== RECORDS FOR PROCESSING ==

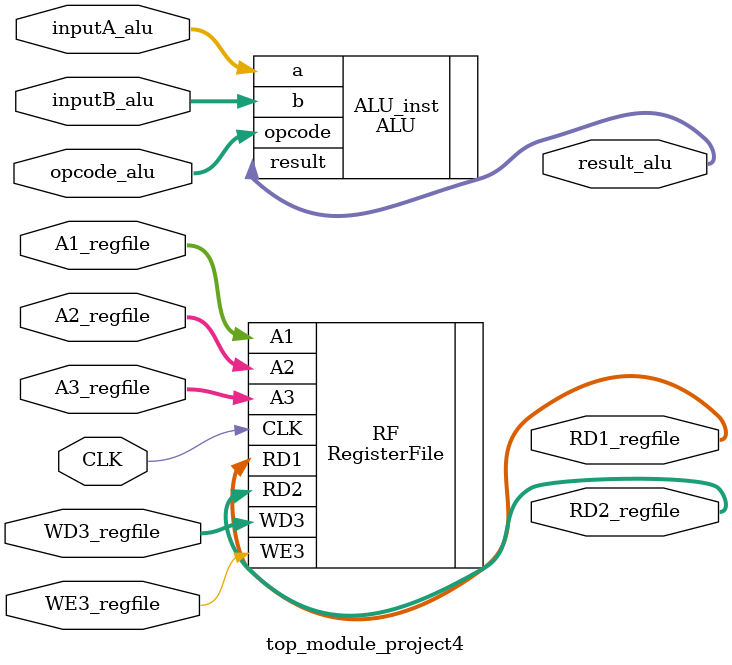
<source format=v>
module top_module_project4 (
    input CLK,
    input WE3_regfile,
    input [4:0] A1_regfile,
    input [4:0] A2_regfile,
    input [4:0] A3_regfile,
    input [31:0] WD3_regfile,
    output [31:0] RD1_regfile,
    output [31:0] RD2_regfile,

    input [1:0] opcode_alu,
    input [31:0] inputA_alu,
    input [31:0] inputB_alu,
    output [31:0] result_alu
);

    RegisterFile RF (
        .CLK(CLK),
        .WE3(WE3_regfile),
        .A1(A1_regfile),
        .A2(A2_regfile),
        .A3(A3_regfile),
        .WD3(WD3_regfile),
        .RD1(RD1_regfile),
        .RD2(RD2_regfile)
    );

    ALU ALU_inst (
        .opcode(opcode_alu),
        .a(inputA_alu),
        .b(inputB_alu),
        .result(result_alu)
    );

endmodule
</source>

===

**EXERCISE DESCRIPTION**
Please copy each line of the records above in which the word "output" can be found.

**RESULT BELOW**
    output [31:0] RD1_regfile,
    output [31:0] RD2_regfile,
    output [31:0] result_alu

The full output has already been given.